Es sind noch knapp vier Wochen bis zum Finale im Tarifpoker des öffentlichen Dienstes der Länder. Nach der zweiten Verhandlungsrunde mit den Länder-Arbeitgebern zeigen sich die Gewerkschaften enttäuscht – und kampfbereit. Die Bürgerinnen und Bürger stimmen sie auf eine massive Ausweitung der bereits laufenden Warnstreiks bis Mitte Februar ein. Bereits kommende Woche soll es verstärkt weitergehen. Ein Überblick über die Lage:

Insgesamt rund 2,2 Millionen Beschäftigte. Direkt verhandelt wird laut der Gewerkschaft Verdi für mehr als 900.000 Tarifbeschäftigte im öffentlichen Dienst der Länder außer Hessen. Hier wird separat mit den Gewerkschaften verhandelt. Da das Tarifergebnis später in den einzelnen Ländern per Gesetz auf die Beamtinnen und Beamten und Versorgungsempfänger übertragen werden soll, sind auch diese rund 1,3 Millionen Personen betroffen.

Konkret geht es um die Lohntabellen von Lehrkräften an Schulen, Lehrenden an Hochschulen sowie Pflegerinnen und Pflegern, Ärztinnen und Ärzten an Universitätskliniken. Strafvollzug und Justizwesen sind genauso betroffen.

Ihre Gewerkschaften fordern sieben Prozent mehr Geld im Monat – mindestens aber 300 Euro zusätzlich. Das sei Ergebnis eines Willensbildungsprozesses vor allem bei den Mitgliedern, sagt Werneke, und solle die unteren Lohngruppen stärken. Angesichts der hohen Inflation müssten die Beschäftigten aufholen, so Werneke bereits zum Auftakt der zweiten Verhandlungsrunde.

200 Euro pro Monat mehr soll es für Nachwuchskräfte geben – und die Aussicht auf unbefristete Übernahme. Alle Zeitzuschläge sollen um 20 Prozentpunkte steigen.
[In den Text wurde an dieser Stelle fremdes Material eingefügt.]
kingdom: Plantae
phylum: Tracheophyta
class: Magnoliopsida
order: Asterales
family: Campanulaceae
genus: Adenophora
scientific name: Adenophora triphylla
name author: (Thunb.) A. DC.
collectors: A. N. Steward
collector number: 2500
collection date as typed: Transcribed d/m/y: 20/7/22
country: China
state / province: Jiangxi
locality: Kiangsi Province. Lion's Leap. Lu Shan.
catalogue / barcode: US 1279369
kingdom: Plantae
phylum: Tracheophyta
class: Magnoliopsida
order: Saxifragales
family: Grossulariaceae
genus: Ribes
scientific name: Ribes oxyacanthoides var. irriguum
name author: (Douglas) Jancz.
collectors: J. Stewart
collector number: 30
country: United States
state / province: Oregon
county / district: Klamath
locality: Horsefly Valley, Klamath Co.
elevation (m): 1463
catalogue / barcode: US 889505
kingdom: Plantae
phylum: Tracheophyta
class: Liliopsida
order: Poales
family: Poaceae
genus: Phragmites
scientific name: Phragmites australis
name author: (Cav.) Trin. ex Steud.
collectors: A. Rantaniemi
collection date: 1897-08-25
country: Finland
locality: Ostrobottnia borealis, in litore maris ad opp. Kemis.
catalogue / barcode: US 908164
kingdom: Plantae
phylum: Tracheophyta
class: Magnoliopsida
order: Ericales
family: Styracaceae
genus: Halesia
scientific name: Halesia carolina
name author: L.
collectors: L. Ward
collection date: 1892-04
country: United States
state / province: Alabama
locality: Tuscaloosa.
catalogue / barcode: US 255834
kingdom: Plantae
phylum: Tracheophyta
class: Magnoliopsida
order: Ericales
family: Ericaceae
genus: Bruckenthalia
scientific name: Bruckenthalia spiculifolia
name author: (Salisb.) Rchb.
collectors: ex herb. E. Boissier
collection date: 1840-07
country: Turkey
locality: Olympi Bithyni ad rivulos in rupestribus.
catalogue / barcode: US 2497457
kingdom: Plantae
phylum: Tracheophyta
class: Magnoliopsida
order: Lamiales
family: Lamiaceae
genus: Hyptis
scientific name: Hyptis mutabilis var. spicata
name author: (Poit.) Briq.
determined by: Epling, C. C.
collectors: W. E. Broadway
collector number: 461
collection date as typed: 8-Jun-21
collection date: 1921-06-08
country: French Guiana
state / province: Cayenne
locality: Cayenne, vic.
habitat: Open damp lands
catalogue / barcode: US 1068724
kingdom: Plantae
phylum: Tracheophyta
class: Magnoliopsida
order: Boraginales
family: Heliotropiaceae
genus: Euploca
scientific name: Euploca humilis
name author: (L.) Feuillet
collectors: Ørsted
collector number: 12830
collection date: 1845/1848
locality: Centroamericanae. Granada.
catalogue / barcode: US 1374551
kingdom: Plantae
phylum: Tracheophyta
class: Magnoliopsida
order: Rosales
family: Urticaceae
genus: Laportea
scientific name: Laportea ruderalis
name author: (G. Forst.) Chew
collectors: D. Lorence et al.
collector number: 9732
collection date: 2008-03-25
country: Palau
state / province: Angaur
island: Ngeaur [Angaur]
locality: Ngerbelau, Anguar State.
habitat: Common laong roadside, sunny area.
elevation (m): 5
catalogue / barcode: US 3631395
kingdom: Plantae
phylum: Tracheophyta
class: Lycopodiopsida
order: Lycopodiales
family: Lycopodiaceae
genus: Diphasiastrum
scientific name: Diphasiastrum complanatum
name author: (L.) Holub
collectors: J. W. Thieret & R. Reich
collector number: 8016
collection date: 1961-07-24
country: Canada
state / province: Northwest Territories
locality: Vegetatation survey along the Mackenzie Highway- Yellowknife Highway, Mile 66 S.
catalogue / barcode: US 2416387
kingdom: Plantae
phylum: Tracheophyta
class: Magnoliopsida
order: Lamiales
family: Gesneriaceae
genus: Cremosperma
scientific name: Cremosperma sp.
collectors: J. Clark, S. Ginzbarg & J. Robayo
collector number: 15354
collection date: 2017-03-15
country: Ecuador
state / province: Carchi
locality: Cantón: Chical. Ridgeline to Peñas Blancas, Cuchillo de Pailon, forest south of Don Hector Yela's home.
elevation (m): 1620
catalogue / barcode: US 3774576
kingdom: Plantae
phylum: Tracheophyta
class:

Die Laufzeit soll zwölf Monate betragen.

„Die Forderung der Gewerkschaft nach sieben Prozent Lohnerhöhung bei einer Laufzeit von zwölf Monaten ist völlig überzogen“ – der Länder-Verhandlungsführer, Hamburgs Finanzsenator Andreas Dressel (SPD), verweist bei der Ablehnung der Ursprungsforderungen auf die angespannten Länderhaushalte. Er erinnert zudem daran, dass die Inflation zuletzt deutlich zurückgegangen sei. Dressel vertritt die Tarifgemeinschaft deutscher Länder (TdL).

Dennoch kommt Dressel – so seine Darstellung – den Arbeitnehmern entgegen. Einige Eckpunkte habe er vorgelegt – auch eine leichte Erhöhung der Entgelte in drei Schritten. Die Gewerkschaften halten den Ländern vor, hinter verschlossener Tür nur von „einem Schnaps oberhalb der Inflation“ geredet zu haben – das sei viel zu wenig. Andere Vorschläge der Länder zielen laut Dressel auf Verbesserungen für den Nachwuchs und für Schicht-Beschäftigte ab.

Doch wie aus den Details ein Tarifwerk werden soll, mit dem beide Seiten leben können, blieb noch völlig unklar.